Conforme los minutos pasaron sus lamentos no pararon, las miradas indiscretas no tenían pudor y lo miraban con pura pena, el dolor era palpable en el aire y visible en sus ojos. Por más que rogara, por más que llorara ella, su amor imposible, no vería de nuevo la luz del sol.
A decir verdad, el momento de rabia se había esfumado de los jóvenes rostros por los que ahora corrían lágrimas de arrepentimiento.
El hombre, entre tanto sufrimiento alucino por unos momentos, veía a lo lejos a su dulce flor, a la que había logrado cautivar su corazón. La veía alegre, llena de vida y para su débil corazón, estaba sosteniendo a una pequeña niña. Fue entonces que comprendió que su alucine era un reflejo, era lo que el imaginaba hubiera pasado si tan solo la suerte hubiera estado a su favor.

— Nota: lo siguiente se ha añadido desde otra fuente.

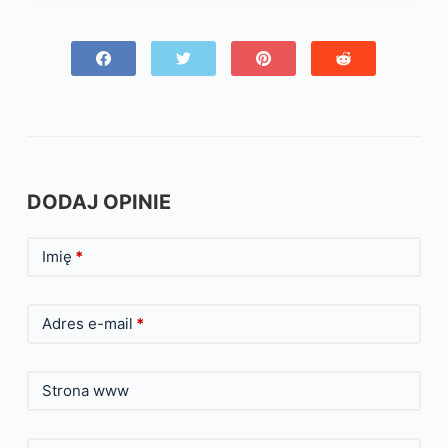
DODAJ OPINIE
Imię
*
Adres e-mail
*
Strona www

Conmovidos los estudiantes lloraron junto al cuerpo, siendo a sí los que vieron como la muerte no separa a quienes se aman. El desolado hombre con la misma daga que se había llevado a su amada se propuso a seguirla hasta donde le diera la eternidad.
Aquel día sería recordado, como la vez que el amor se encontró del otro lado.